# skunk breeders and prices



## madsmum (Jan 24, 2009)

i am starting to research skunks and wondered what the average prices were. i would want a black white male or female not too bothered first. well handled. been told £550 just wondering if anyone had any ideas of any cheaper as the hubbys a meanie and thinks it too expensive and im talking him into buying me one!is it possible to find any cheaper?


----------



## hogs'n'hisses (Jun 24, 2009)

ive emailed a few breeders and have found all of the classic colour ones to be 500 dont think you will find them any cheeper


----------



## madsmum (Jan 24, 2009)

agggh i want! but cant talk hubby into more than 350-400! gutted!


----------



## hogs'n'hisses (Jun 24, 2009)

i know that one i have spent months talking my OH into letting me have one been telling him all the facts and showing him the cute pics now he wants one more then me but we have to wait till next year due to hols but just gives me more time to read up on them and get prepered if you want one that bad might be worth waiting till next spring and saving for one and you will have plenty of time to work on him :lol2:


----------



## stoaty (Jul 21, 2008)

Keep looking and your fingers crossed. They do come up in your husbands price range. Some breeders may reduce their price in favour of someone who has done their homework and knows their requirements.
Hope you are successful. They are worth it but beware not many people end up with only one.


----------



## africa (Sep 12, 2008)

stoaty said:


> Keep looking and your fingers crossed. They do come up in your husbands price range. Some breeders may reduce their price in favour of someone who has done their homework and knows their requirements.
> Hope you are successful. They are worth it but beware not many people end up with only one.

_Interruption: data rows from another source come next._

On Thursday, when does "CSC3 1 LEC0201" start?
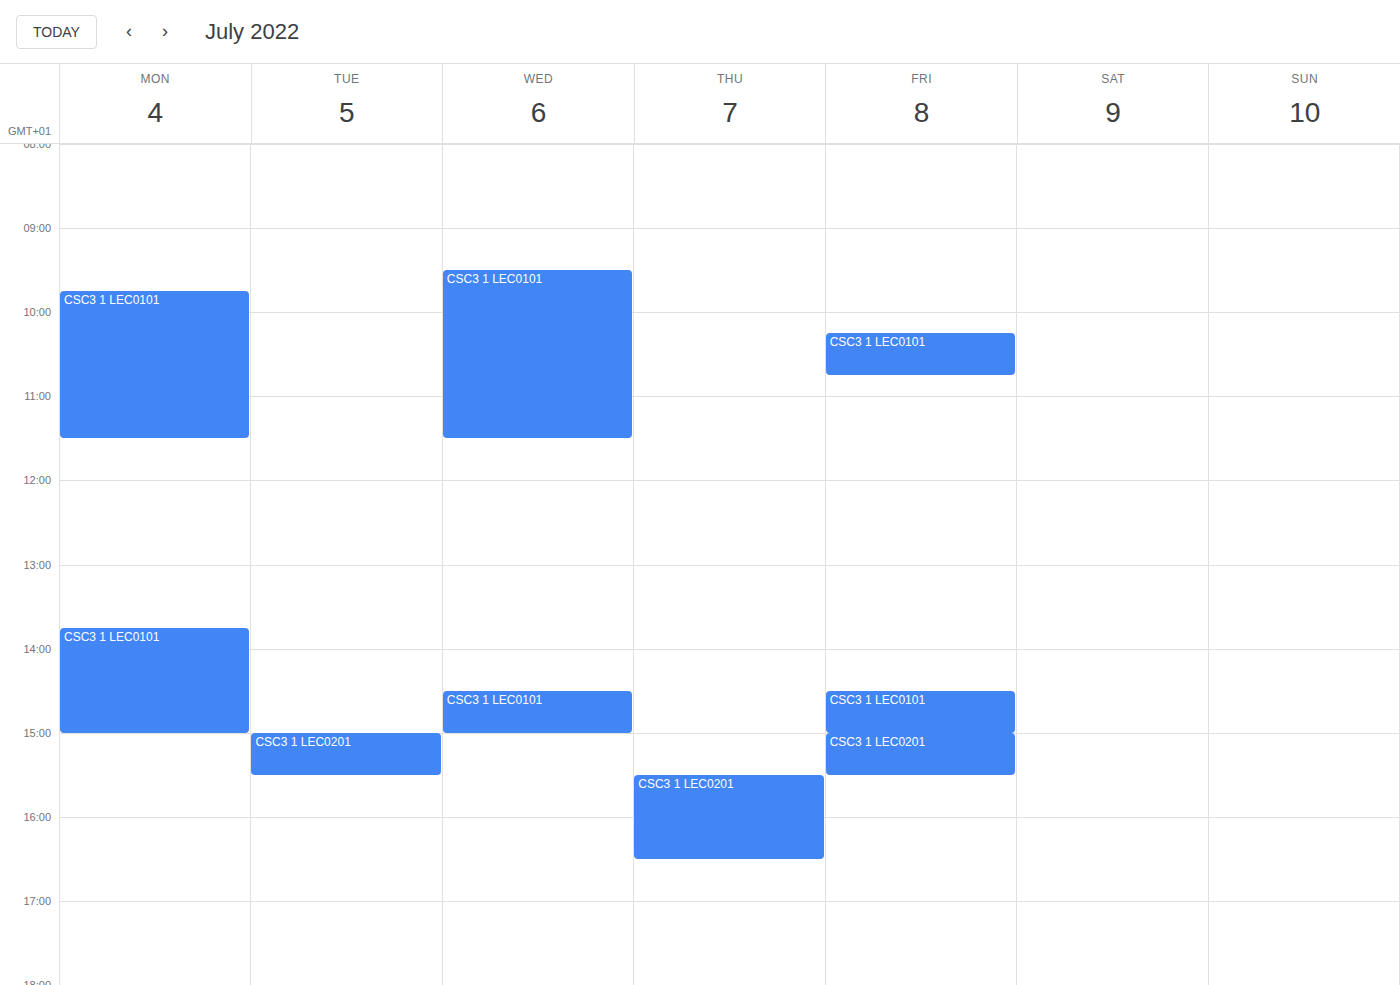
3:30 PM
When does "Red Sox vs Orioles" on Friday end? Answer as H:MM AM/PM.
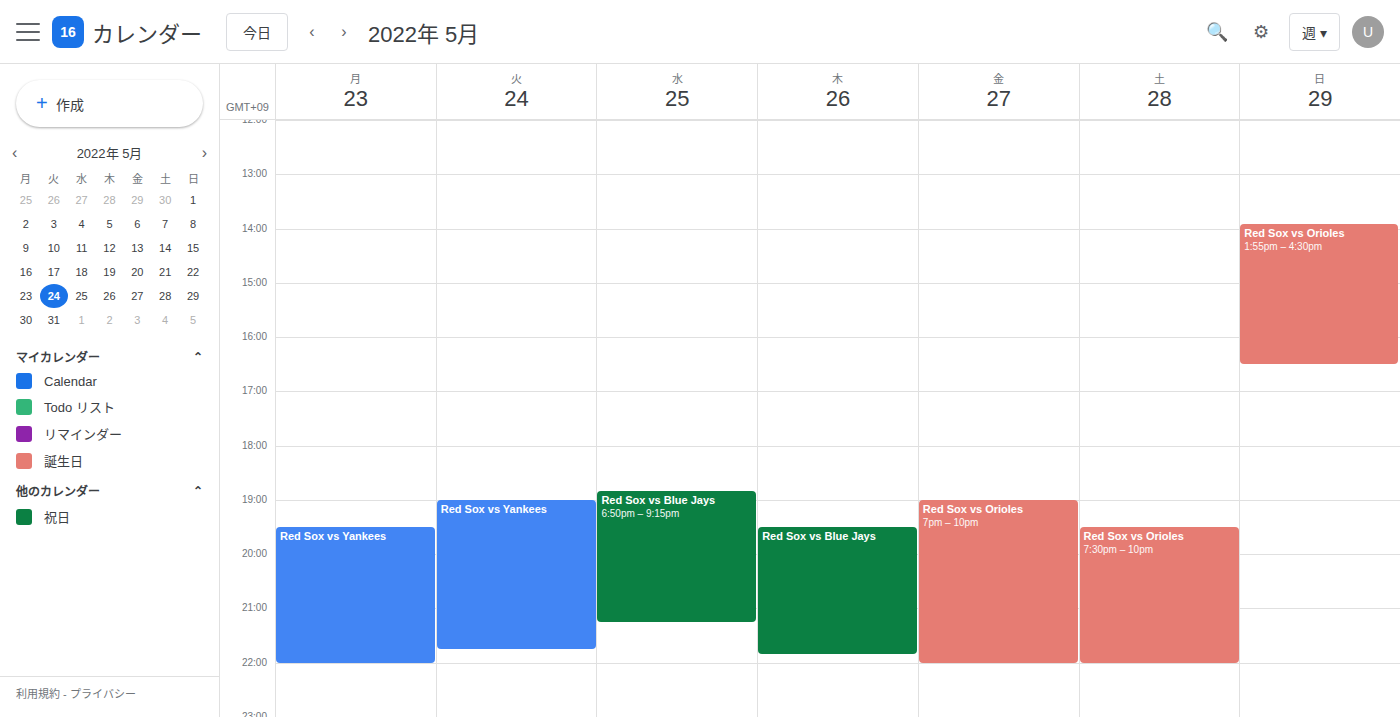
10:00 PM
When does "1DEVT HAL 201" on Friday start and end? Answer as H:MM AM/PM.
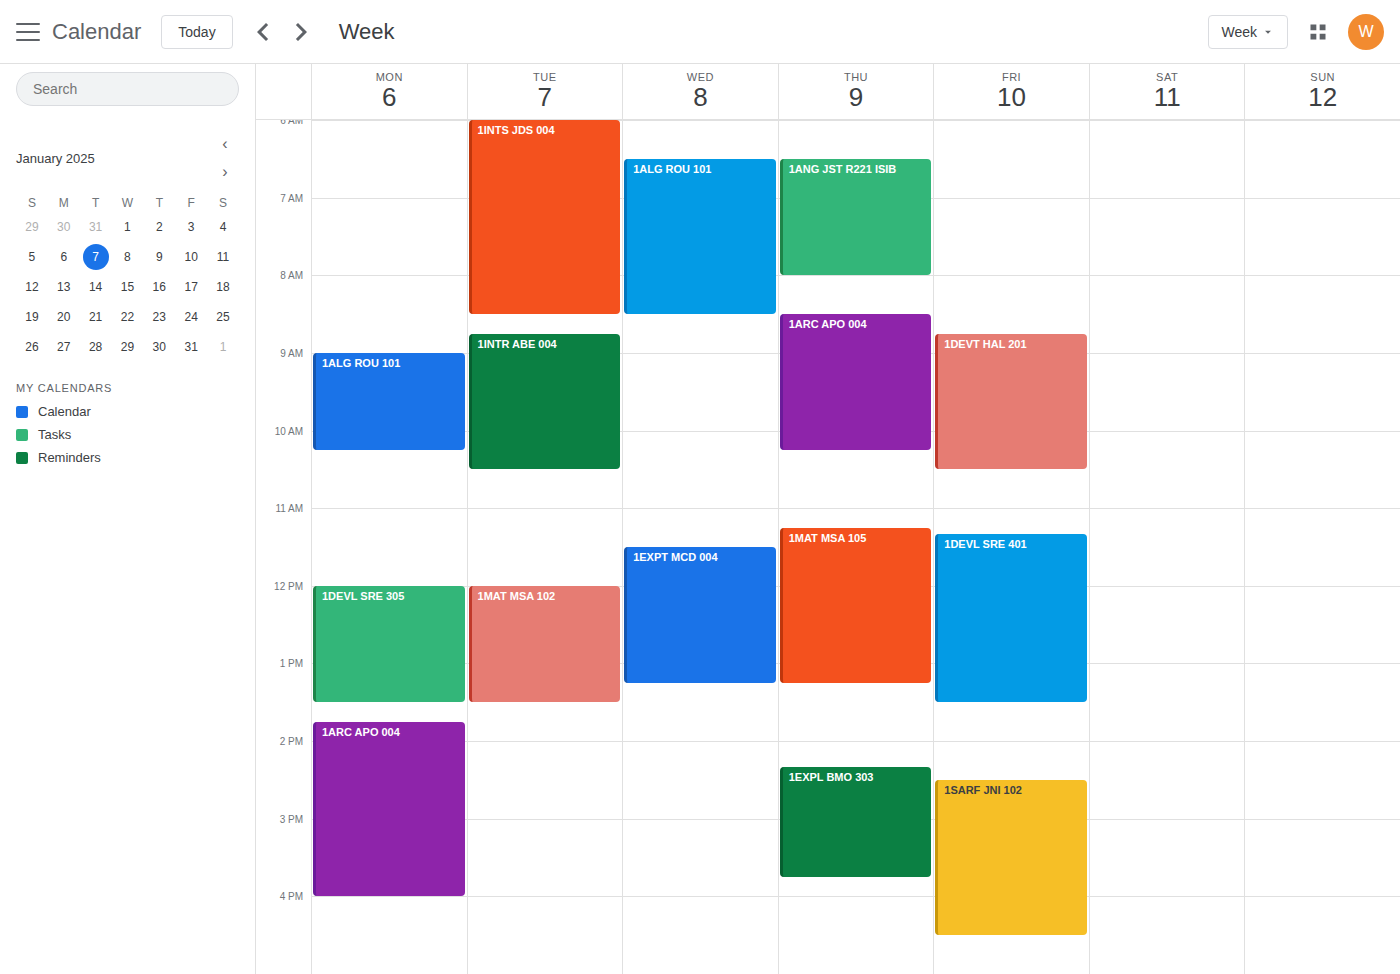
8:45 AM to 10:30 AM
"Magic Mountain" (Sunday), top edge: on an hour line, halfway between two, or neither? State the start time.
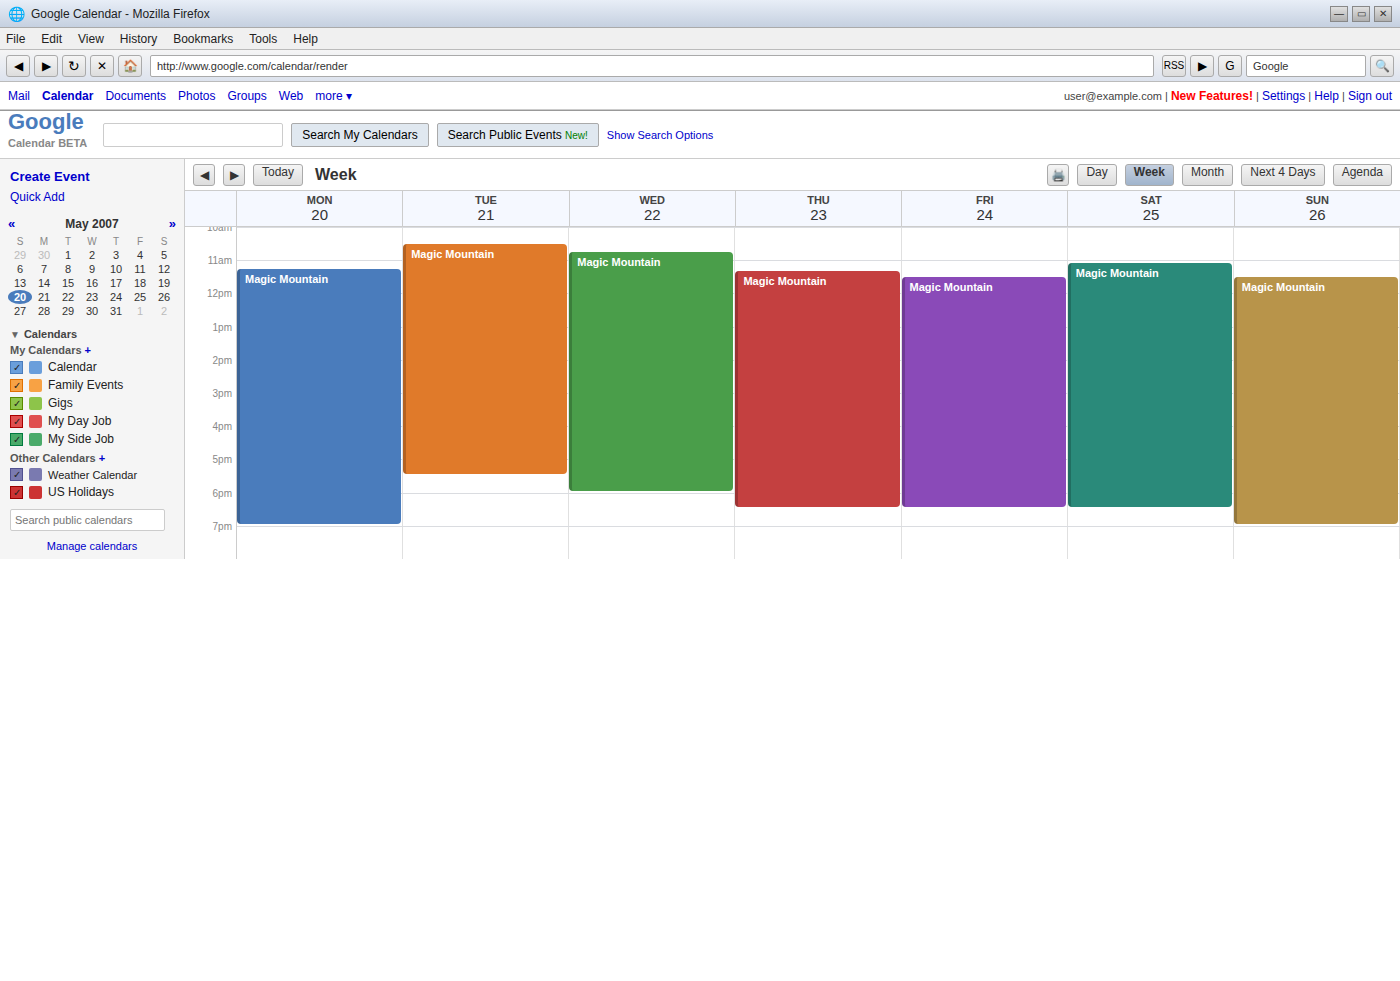
11:30 -- halfway between the 11:00 and 12:00 lines.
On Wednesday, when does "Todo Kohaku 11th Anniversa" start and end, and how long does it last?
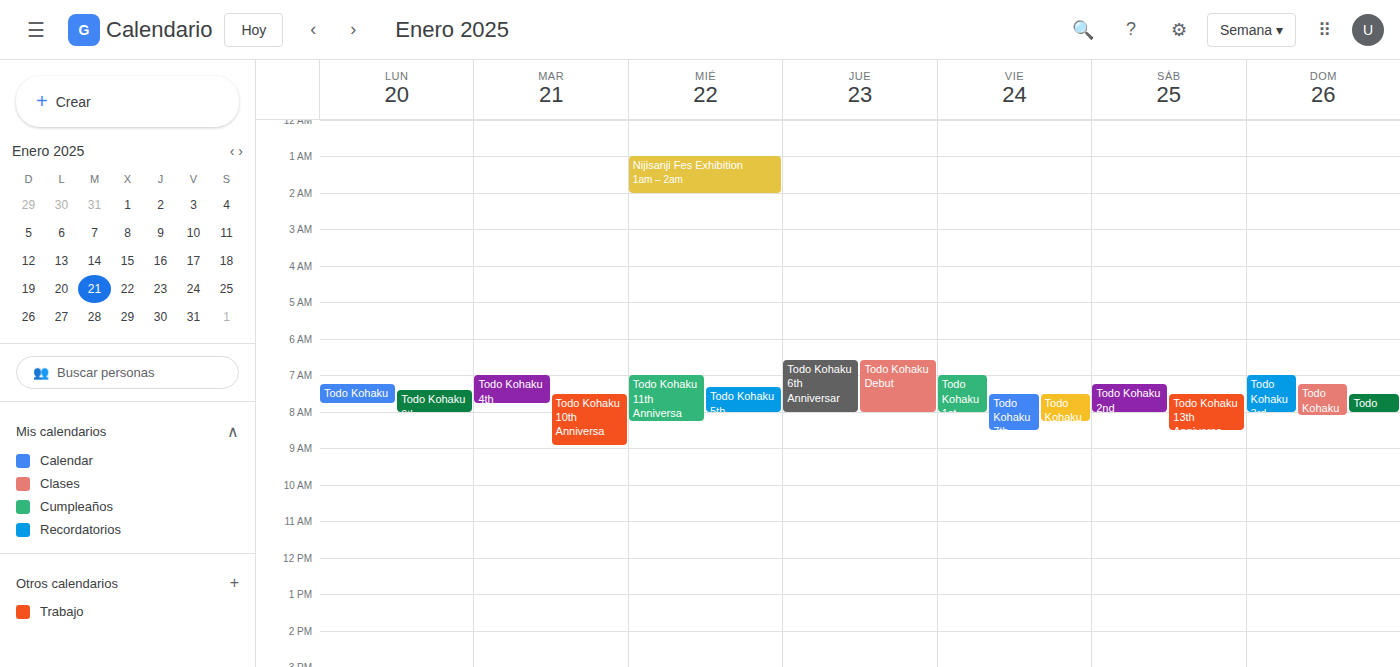
07:00 to 08:15, 1 hour 15 minutes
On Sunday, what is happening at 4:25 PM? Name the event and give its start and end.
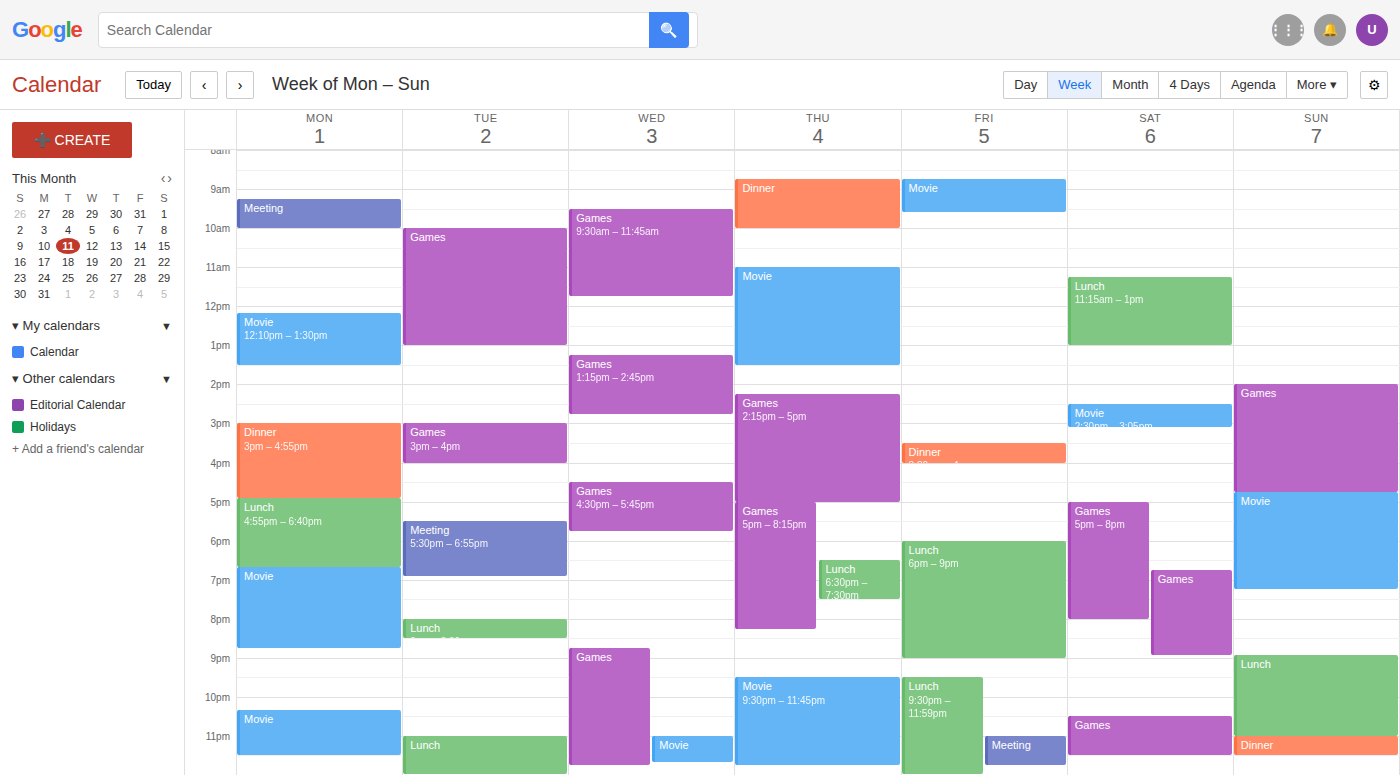
"Games", 2:00 PM to 4:45 PM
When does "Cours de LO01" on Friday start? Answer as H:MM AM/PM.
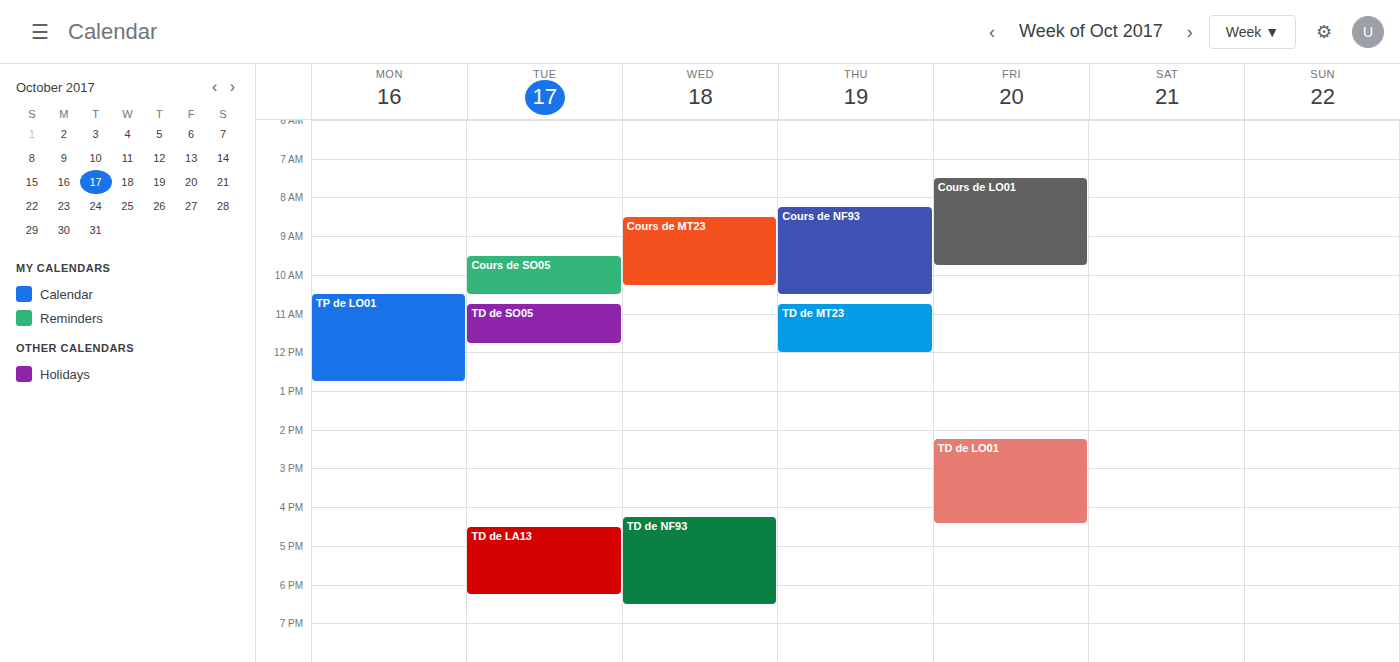
7:30 AM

Yes they are addictive :whistling2:


----------



## carlycharlie (Jan 16, 2008)

africa said:


> Yes they are addictive :whistling2:


Just a bit :whistling2:

There is a guy called Seb Miller who only sells Black & white classics & he charges £500 for his babies - some of which have a father that is actually a wild one that snook into the UK on a plane lol www.jungletalk.co.uk


----------



## ReHabitor (Jan 30, 2021)

I'm sorry if I got this wrong but if you're looking for an animal on a budget then maybe that animal isn't right for you. Perhaps you should look for an animal that you can afford to keep well


----------